104. Use of a diagnostic agent in practicing a method according to any one of claims 1 to 39 for assessing the likelihood of a subject's response to a therapeutic agent activatable by a mammalian protease expressed in the subject suffering from a disease or disorder.

105. Use of a diagnostic agent in practicing the method of any one of claims 40 to 103 for assessing the likelihood of a subject's response to a therapeutic agent activatable by a mammalian protease expressed in the subject suffering from a disease or disorder.

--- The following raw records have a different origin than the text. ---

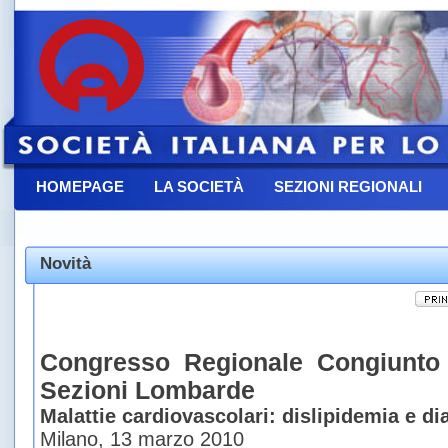
HOMEPAGE
LA SOCIETÀ
SEZIONI REGIONALI
CONTATTACI
Novità
Congresso Regionale Congiunt
Sezioni Lombarde
Malattie cardiovascolari: dislipidemia e di
Milano, 13 marzo 2010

106. A kit for practicing the method of claims 1-103 for assessing the likelihood of a subject's response to a therapeutic agent activatable by a mammalian protease expressed in the subject having a disease or disorder, the kit comprising reagents for detecting the presence or amount of a proteolytic peptide product generated by the action of the mammalian protease.